Cinema has attempted to offer an alternative vision of “hell” to the one propagated by religious and spiritual beliefs and ancient civilisations. Orson Welles’ 1962 adaptation of Franz Kafka’s 1925 novel, The Trial, is an excellent film. Josef. K (Anthony Perkins) is arrested but is never told the crime he has allegedly committed. The story likens our reality, with its bureaucracy and the social order, to the concept of hell. The same lack of control and uncertainty that hounds Josef. K is part of the woman’s dilemma in Desert Road. Triplett’s film, however, with the inference of eternal recurrence, is also a vision of limbo. 

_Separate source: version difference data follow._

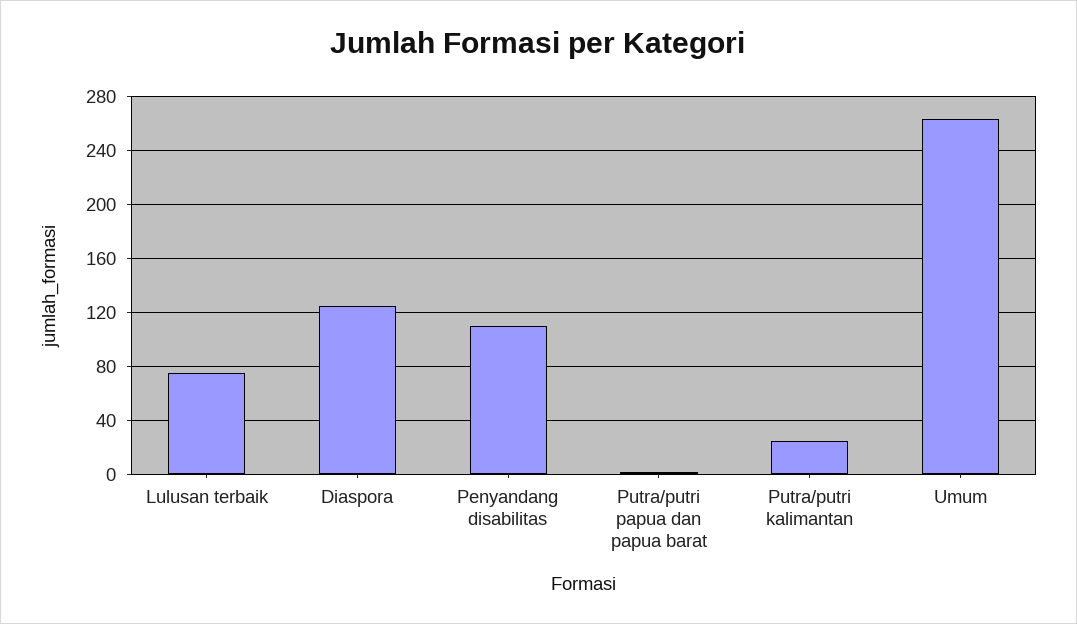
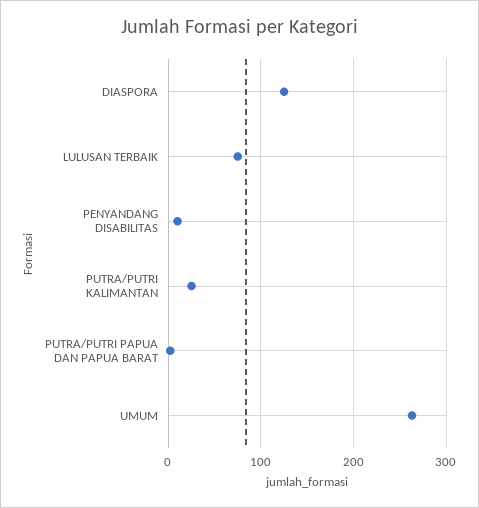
Penyandang disabilitas: 110 -> 10

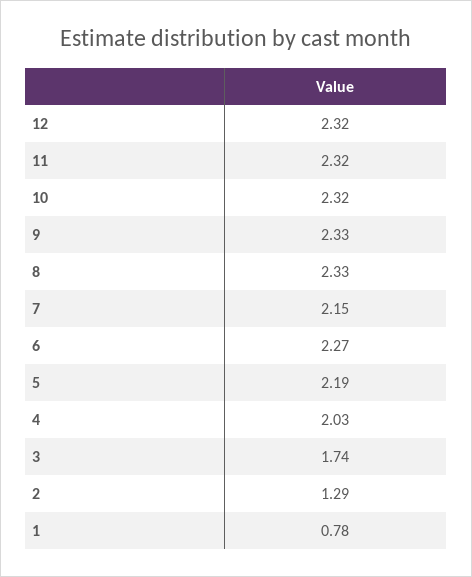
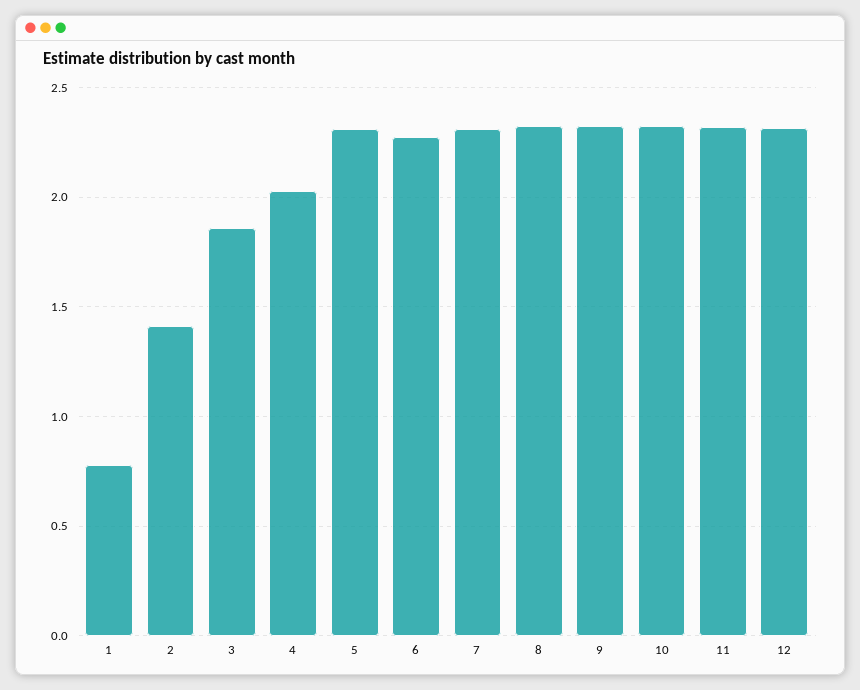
7: 2.15 -> 2.3
5: 2.19 -> 2.3
3: 1.74 -> 1.85
2: 1.29 -> 1.4

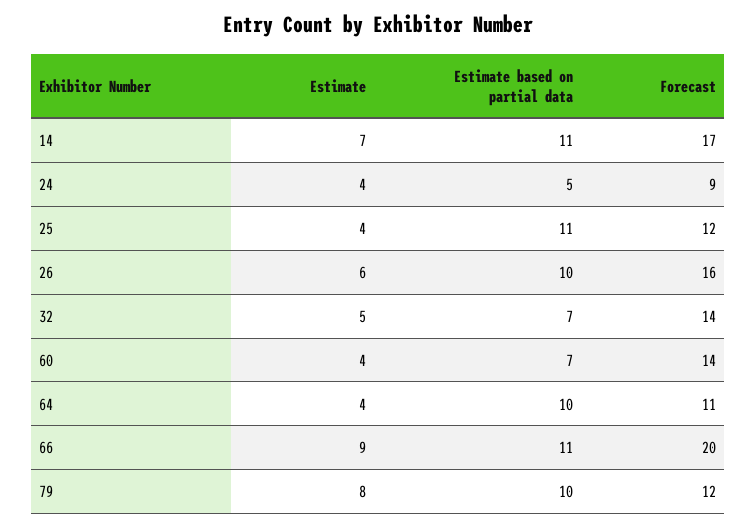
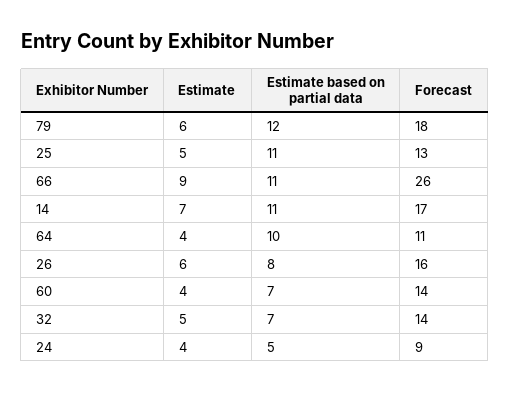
Estimate, 25: 4 -> 5
Forecast, 25: 12 -> 13
Estimate based on partial data, 26: 10 -> 8
Forecast, 66: 20 -> 26
Estimate, 79: 8 -> 6
Estimate based on partial data, 79: 10 -> 12
Forecast, 79: 12 -> 18

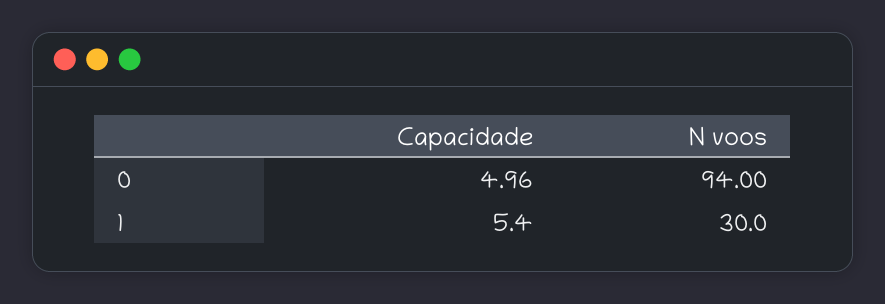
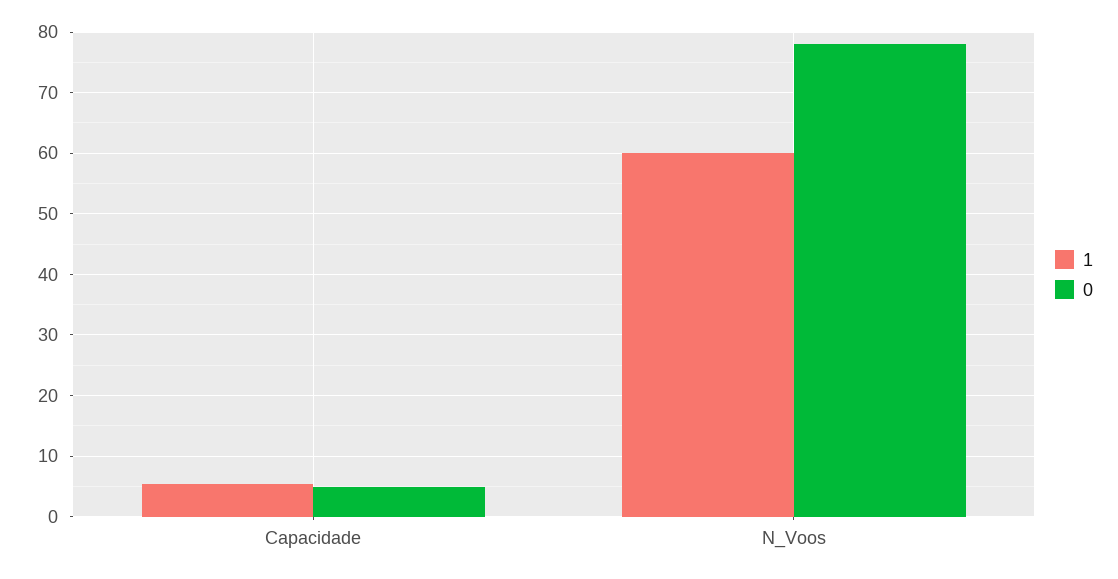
0, N voos: 94 -> 78
1, N voos: 30 -> 60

The woman is at an in-between point, and the limbo-esque presence of the desert road that leads to places is an extension of her existential status. Triplett effectively merges the spatial with the character to emphasise the otherworldliness grounded in the human drama but with a spiritual tilt. The woman is deprived of connection, hope, identity, meaning, and empowerment. Desert Road is partly about the resilient struggle with adversity or building oneself up when life has torn you down, but in the guise of a sci-fi and horror film with the tragedy of cause and effect. Froseth is perfectly cast, filling the character with a gentle but determined resolve. She skirts the line between the youthful pursuit of her dreams and accepting what life is willing to offer her. 

Triplett adopts familiar tropes to build suspense, distrust, and paranoia. Written during the pandemic, Desert Road recognises that we are vulnerable when we can’t understand what’s happening around us and when our sense of time is disrupted. It’s as much a product of Triplett’s frightening real-life experience as it is a response to the anxiety of the pandemic, as well as pulling on certain emotional and cognitive levers to expose our inherent vulnerabilities in narrative archetypes. 

Desert Road is a highly entertaining genre film that rewards a repeat viewing, but its overall success is decided by whether Triplett pins down that often-elusive ending for these types of films. Then, it’s whether she winds up in the audience’s cross-hairs. Desert Road doesn’t convincingly pin down this elusive ending, partly because Triplett plays it safe instead of being bold. In the wrestling business, there’s an emphasis on knowing the finish; in Desert Road, the finish is inherently elusive. 

Desert Road’s world premiere occurred in SXSW’s ‘Narrative Spotlight’ strand.